June 30, 2009

I will hate you till the day I die and wish you nothing but ill will in every career move you make.

A very famous novelist named Alice Hoffman flipped out over a lukewarm review in the Boston Globe on twitter over the weekend, publishing the reviewer's email and phone number and inviting readers to harass her. (Hoffman's twitter account has now been deleted and she has issued an apology, but the spate of ill-considered tweets will, of course, live forever on the internet.)

The title of this post is from a comment left by the British essayist Alain de Botton on the blog of Caleb Crain, who reviewed his latest unfavorably in the New York Times Book Review.

And in this interview (via EW's PopWatch), Richard Ford confirms that his response to one negative review was to take one of the reviewer's own books out and shoot it with a gun. (The reviewer was, incidentally, one Alice Hoffman.)

Clearly, two of these responses are unwise, embarrassing, over-the-top and kind of psycho. (The third, shooting a book with a gun, is so evidently reasonable that I find myself shaking my head in astonishment that it never occurred to me to do it.)

Yet even though it is clearly wise to contrive to appear to be a good sport in the face of a mean review, I would guess that the secret thoughts of approximately 100% of writers in that situation track Alain de Botton's sentiments more or less precisely. And the authors who claim they never read the damn reviews: well of course they're lying. They're the ones to watch most of all.

Nicholas von Hoffmann famously said he stopped writing book reviews because "it's not worth $250 to make an enemy for life." For good or ill, a writer never ever ever forgets an unfavorable review and maintains a meticulously-updated enemies list in his or her head.

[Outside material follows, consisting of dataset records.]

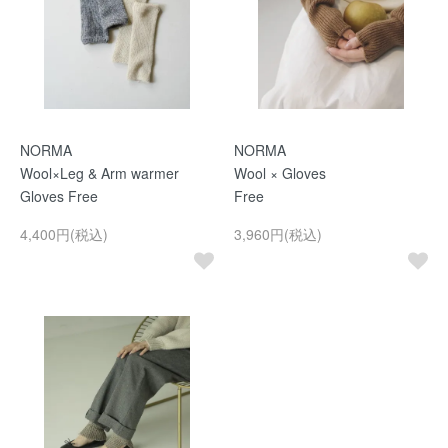
NORMA
NORMA
Wool×Leg & Arm warmer
Wool × Gloves
Gloves Free
Free
4,400円(税込)
3,960円(税込)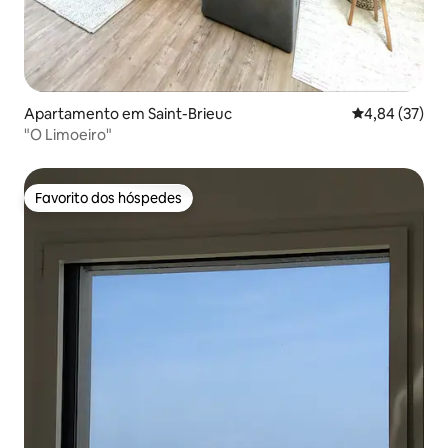
Apartamento em Saint-Brieuc
Classificação
4,84 (37)
"O Limoeiro"
Favorito dos hóspedes
Favorito dos hóspedes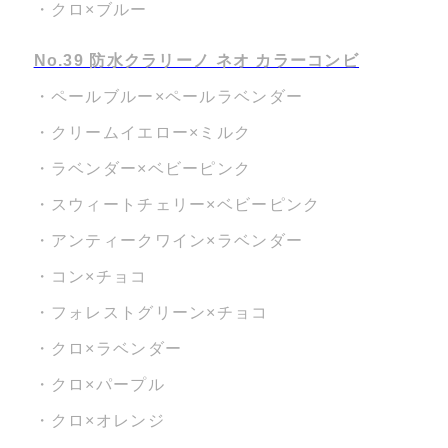
・クロ×ブルー
No.39 防水クラリーノ ネオ カラーコンビ
・ペールブルー×ペールラベンダー
・クリームイエロー×ミルク
・ラベンダー×ベビーピンク
・スウィートチェリー×ベビーピンク
・アンティークワイン×ラベンダー
・コン×チョコ
・フォレストグリーン×チョコ
・クロ×ラベンダー
・クロ×パープル
・クロ×オレンジ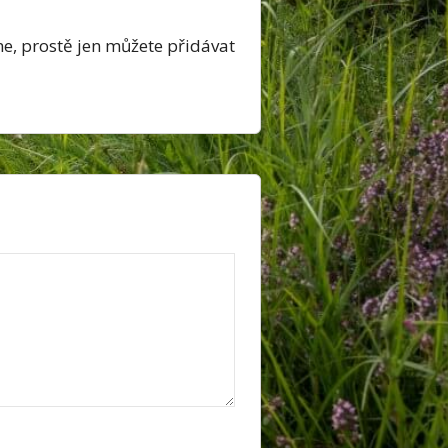
me, prostě jen můžete přidávat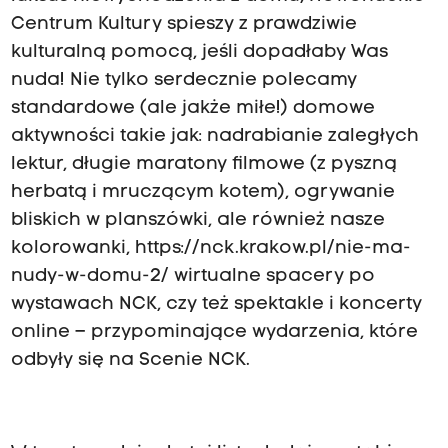
Centrum Kultury spieszy z prawdziwie
kulturalną pomocą, jeśli dopadłaby Was
nuda! Nie tylko serdecznie polecamy
standardowe (ale jakże miłe!) domowe
aktywności takie jak: nadrabianie zaległych
lektur, długie maratony filmowe (z pyszną
herbatą i mruczącym kotem), ogrywanie
bliskich w planszówki, ale również nasze
kolorowanki,
https://nck.krakow.pl/nie-ma-
nudy-w-domu-2/
wirtualne spacery po
wystawach NCK
,
czy też spektakle i koncerty
online – przypominające wydarzenia, które
odbyły się na Scenie NCK.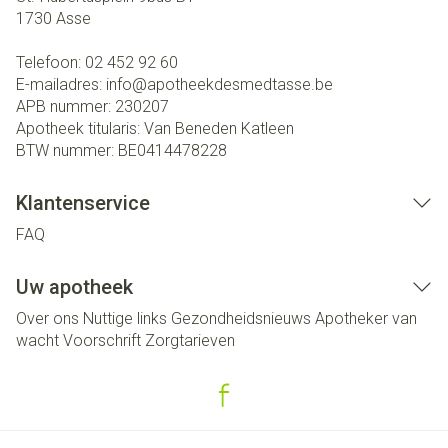
1730
Asse
Telefoon:
02 452 92 60
E-mailadres:
info@
apotheekdesmedtasse.be
APB nummer:
230207
Apotheek titularis:
Van Beneden Katleen
BTW nummer:
BE0414478228
Klantenservice
FAQ
Uw apotheek
Over ons
Nuttige links
Gezondheidsnieuws
Apotheker van
wacht
Voorschrift
Zorgtarieven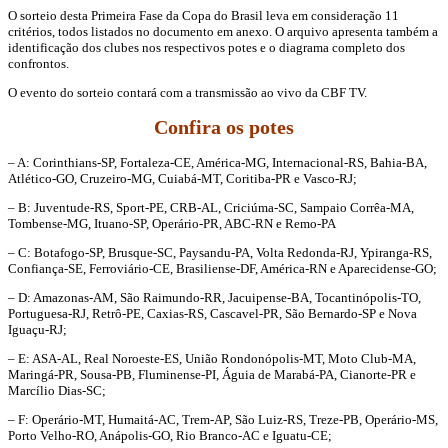
O sorteio desta Primeira Fase da Copa do Brasil leva em consideração 11
critérios, todos listados no documento em anexo. O arquivo apresenta também a
identificação dos clubes nos respectivos potes e o diagrama completo dos
confrontos.
O evento do sorteio contará com a transmissão ao vivo da CBF TV.
Confira os potes
– A: Corinthians-SP, Fortaleza-CE, América-MG, Internacional-RS, Bahia-BA,
Atlético-GO, Cruzeiro-MG, Cuiabá-MT, Coritiba-PR e Vasco-RJ;
– B: Juventude-RS, Sport-PE, CRB-AL, Criciúma-SC, Sampaio Corrêa-MA,
Tombense-MG, Ituano-SP, Operário-PR, ABC-RN e Remo-PA
– C: Botafogo-SP, Brusque-SC, Paysandu-PA, Volta Redonda-RJ, Ypiranga-RS,
Confiança-SE, Ferroviário-CE, Brasiliense-DF, América-RN e Aparecidense-GO;
– D: Amazonas-AM, São Raimundo-RR, Jacuipense-BA, Tocantinópolis-TO,
Portuguesa-RJ, Retrô-PE, Caxias-RS, Cascavel-PR, São Bernardo-SP e Nova
Iguaçu-RJ;
– E: ASA-AL, Real Noroeste-ES, União Rondonópolis-MT, Moto Club-MA,
Maringá-PR, Sousa-PB, Fluminense-PI, Águia de Marabá-PA, Cianorte-PR e
Marcílio Dias-SC;
– F: Operário-MT, Humaitá-AC, Trem-AP, São Luiz-RS, Treze-PB, Operário-MS,
Porto Velho-RO, Anápolis-GO, Rio Branco-AC e Iguatu-CE;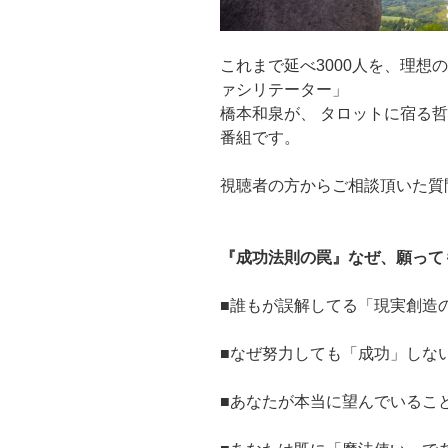
これまで延べ3000人を、理想
ァシリテーター」
橋本和泉が、 タロットに宿る
番組です。
視聴者の方からご相談頂いた質
『成功法則の罠』なぜ、願って
■誰もが誤解してる「現実創造
■なぜ努力しても「成功」しな
■あなたが本当に望んでいるこ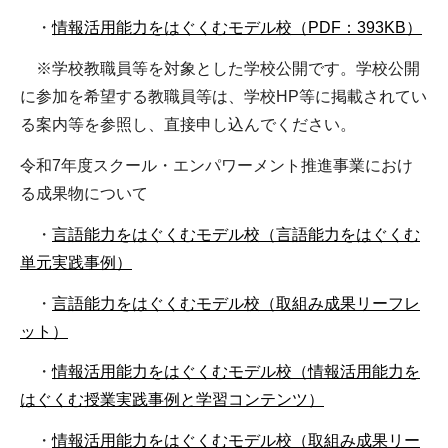
・
情報活用能力をはぐくむモデル校（PDF：393KB）
※学校教職員等を対象とした学校公開です。学校公開
に参加を希望する教職員等は、学校HP等に掲載されてい
る案内等を参照し、直接申し込んでください。
令和7年度スクール・エンパワーメント推進事業におけ
る成果物について
・
言語能力をはぐくむモデル校（言語能力をはぐくむ
単元実践事例）
・
言語能力をはぐくむモデル校（取組み成果リーフレ
ット）
・
情報活用能力をはぐくむモデル校（情報活用能力を
はぐくむ授業実践事例と学習コンテンツ）
・
情報活用能力をはぐくむモデル校（取組み成果リー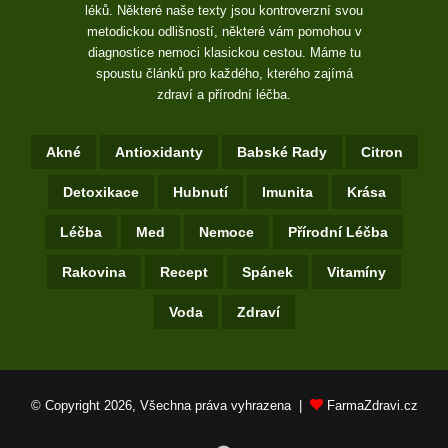
léků. Některé naše texty jsou kontroverzní svou
metodickou odlišností, některé vám pomohou v
diagnostice nemoci klasickou cestou. Máme tu
spoustu článků pro každého, kterého zajímá
zdraví a přírodní léčba.
Akné
Antioxidanty
Babské Rady
Citron
Detoxikace
Hubnutí
Imunita
Krása
Léčba
Med
Nemoce
Přírodní Léčba
Rakovina
Recept
Spánek
Vitamíny
Voda
Zdraví
© Copyright 2026, Všechna práva vyhrazena |
FarmaZdravi.cz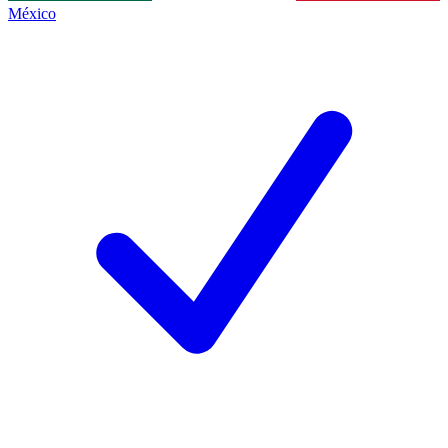
México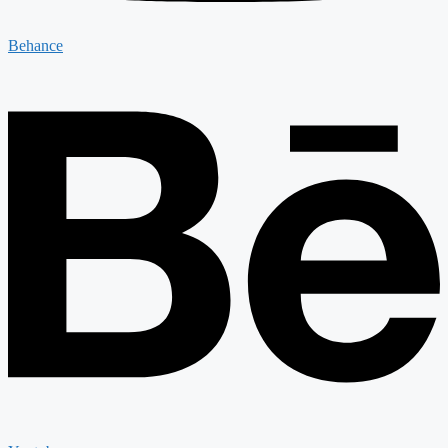
Behance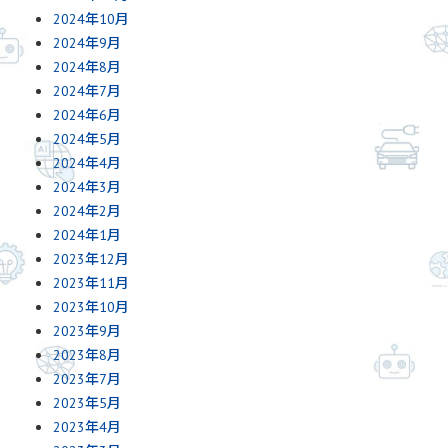
2024年10月
2024年9月
2024年8月
2024年7月
2024年6月
2024年5月
2024年4月
2024年3月
2024年2月
2024年1月
2023年12月
2023年11月
2023年10月
2023年9月
2023年8月
2023年7月
2023年5月
2023年4月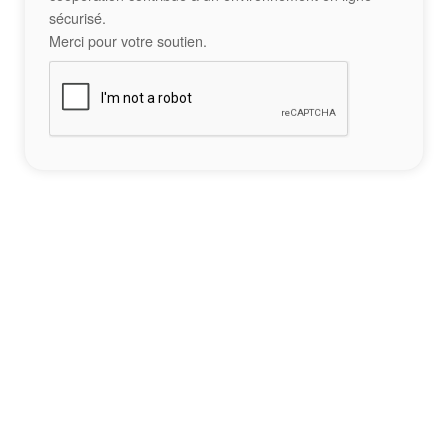
sécurisé.
Merci pour votre soutien.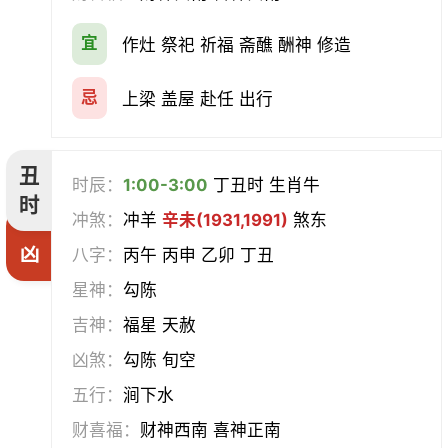
宜
作灶 祭祀 祈福 斋醮 酬神 修造
赴任
立券
置产
出货财
忌
上梁 盖屋 赴任 出行
祭祀
祈福
求嗣
开光
沐浴
齐醮
酬神
塑绘
丑
时辰：
1:00-3:00
丁丑时 生肖牛
时
普渡
造庙
斋醮
出行
冲煞：
冲羊
辛未(1931,1991)
煞东
凶
八字：
丙午 丙申 乙卯 丁丑
移徙
分居
出火
理发
星神：
勾陈
习艺
栽种
纳畜
捕捉
吉神：
福星 天赦
凶煞：
勾陈 旬空
放水
畋猎
教牛马
整手足甲
五行：
涧下水
求医
治病
安机械
牧养
财喜福：
财神西南 喜神正南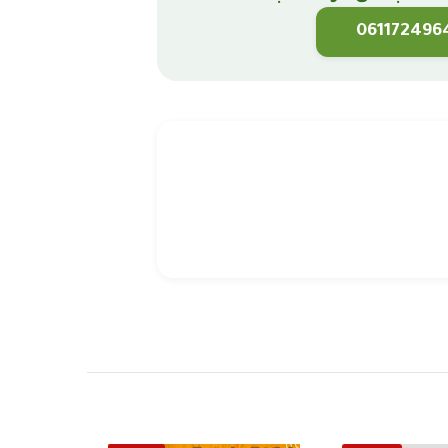
061172496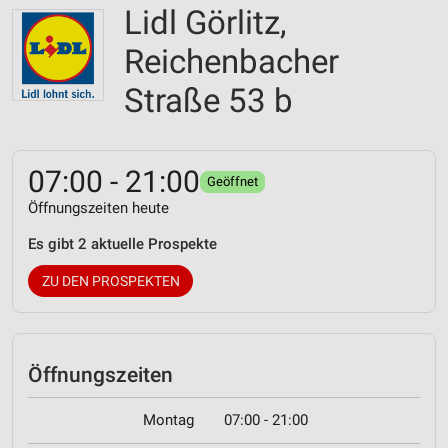
Lidl Görlitz,
Reichenbacher
Straße 53 b
07:00 - 21:00
Geöffnet
Öffnungszeiten heute
Es gibt 2 aktuelle Prospekte
ZU DEN PROSPEKTEN
Öffnungszeiten
Montag
07:00 - 21:00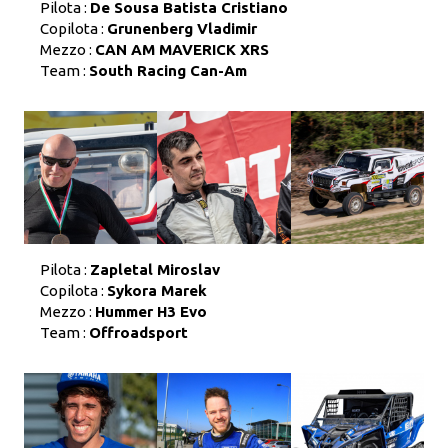
Pilota :
De Sousa Batista Cristiano
Copilota :
Grunenberg Vladimir
Mezzo :
CAN AM MAVERICK XRS
Team :
South Racing Can-Am
Pilota :
Zapletal Miroslav
Copilota :
Sykora Marek
Mezzo :
Hummer H3 Evo
Team :
Offroadsport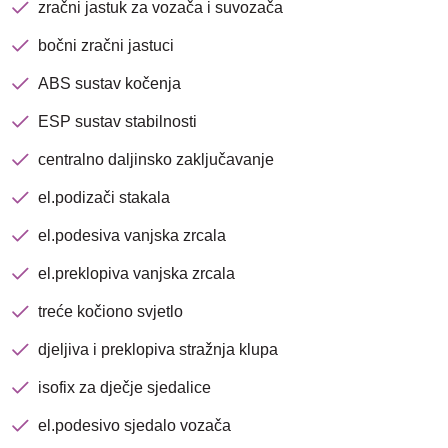
zračni jastuk za vozača i suvozača
bočni zračni jastuci
ABS sustav kočenja
ESP sustav stabilnosti
centralno daljinsko zaključavanje
el.podizači stakala
el.podesiva vanjska zrcala
el.preklopiva vanjska zrcala
treće kočiono svjetlo
djeljiva i preklopiva stražnja klupa
isofix za dječje sjedalice
el.podesivo sjedalo vozača
Nova lokacija - Slavonska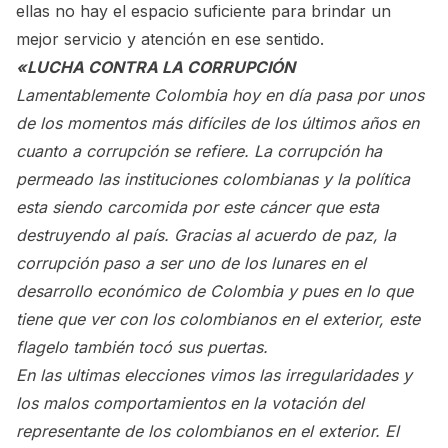
ellas no hay el espacio suficiente para brindar un
mejor servicio y atención en ese sentido.
«LUCHA CONTRA LA CORRUPCIÓN
Lamentablemente Colombia hoy en día pasa por unos
de los momentos más difíciles de los últimos años en
cuanto a corrupción se refiere. La corrupción ha
permeado las instituciones colombianas y la política
esta siendo carcomida por este cáncer que esta
destruyendo al país. Gracias al acuerdo de paz, la
corrupción paso a ser uno de los lunares en el
desarrollo económico de Colombia y pues en lo que
tiene que ver con los colombianos en el exterior, este
flagelo también tocó sus puertas.
En las ultimas elecciones vimos las irregularidades y
los malos comportamientos en la votación del
representante de los colombianos en el exterior. El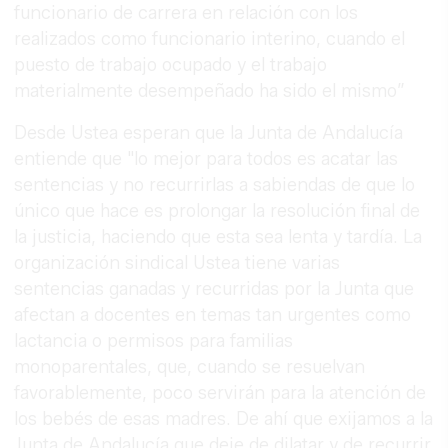
funcionario de carrera en relación con los
realizados como funcionario interino, cuando el
puesto de trabajo ocupado y el trabajo
materialmente desempeñado ha sido el mismo”
Desde Ustea esperan que la Junta de Andalucía
entiende que "lo mejor para todos es acatar las
sentencias y no recurrirlas a sabiendas de que lo
único que hace es prolongar la resolución final de
la justicia, haciendo que esta sea lenta y tardía. La
organización sindical Ustea tiene varias
sentencias ganadas y recurridas por la Junta que
afectan a docentes en temas tan urgentes como
lactancia o permisos para familias
monoparentales, que, cuando se resuelvan
favorablemente, poco servirán para la atención de
los bebés de esas madres. De ahí que exijamos a la
Junta de Andalucía que deje de dilatar y de recurrir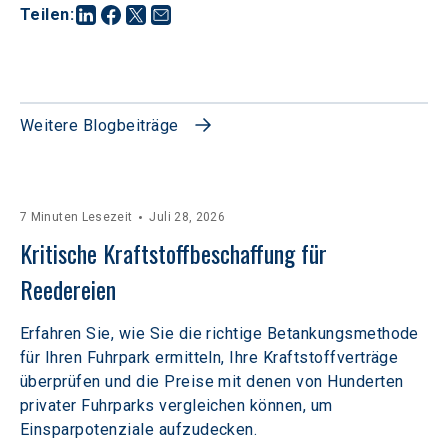
Teilen
:
Weitere Blogbeiträge
7 Minuten Lesezeit
Juli 28, 2026
Kritische Kraftstoffbeschaffung für 
Reedereien
Erfahren Sie, wie Sie die richtige Betankungsmethode
für Ihren Fuhrpark ermitteln, Ihre Kraftstoffverträge
überprüfen und die Preise mit denen von Hunderten
privater Fuhrparks vergleichen können, um
Einsparpotenziale aufzudecken.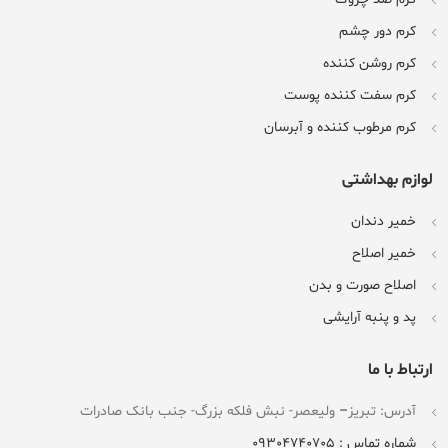
کرم دور چشم
کرم روشن کننده
کرم سفت کننده پوست
کرم مرطوب کننده و آبرسان
لوازم بهداشتی
خمیر دندان
خمیر اصلاح
اصلاح صورت و بدن
پد و پنبه آرایشی
ارتباط با ما
آدرس: تبریز
–
ولیعصر- نبش فلکه بزرگ- جنب بانک صادرات
شماره تماس : 09304740705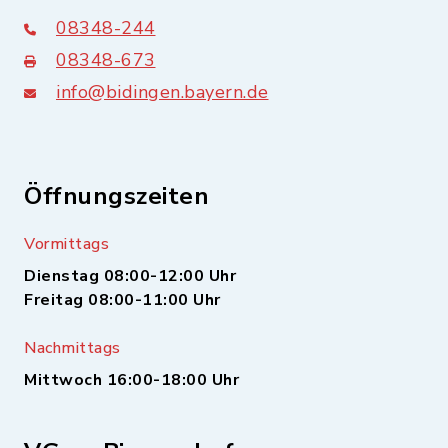
08348-244
08348-673
info@bidingen.bayern.de
Öffnungszeiten
Vormittags
Dienstag 08:00-12:00 Uhr
Freitag 08:00-11:00 Uhr
Nachmittags
Mittwoch 16:00-18:00 Uhr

Several of those commenting on the Hoffman-Silman affair have mentioned that the review in question wasn't even all that bad. But the reviewer, Roberta Silman, is a seasoned book reviewer and a novelist herself, so presumably she was aware that none of her incidental, conciliatory comments about what a big fan she was would prevent the inevitable result, which is the author in tears in the basement humming a jarring tune, sticking pins in a Roberta Silman-shaped doll and quietly plotting revenge against a background montage of black-and-white images of a troubled childhood. I mean, we've all been there.

Crazy system, I know, but that's the way it works.

Added: Roberta Silman's courtly response is here.

Posted by Dr. Frank at June 30, 2009 02:22 AM | TrackBack

how would you compare a bad review for a novel with a bad review for an album? not that i think you've received either...

Posted by: aaron at June 30, 2009 04:49 AM

"it's not worth $250 to make an enemy for life."

Try $75.00!!

Posted by: Chuck Prophet at June 30, 2009 05:31 AM

Keeping a list in you head is bullshit, get it down on paper, inform your loved ones to avenge your death when the time comes.

Posted by: Leah at June 30, 2009 08:49 AM

Imagine if G.G. Allin had been a novelist...

Posted by: Ben at June 30, 2009 02:39 PM

It's all true - creative types instantly forget any and all praise, and yet every single negative comment is forever etched on their brainpan. I'm still seething over shit that happened twenty years ago!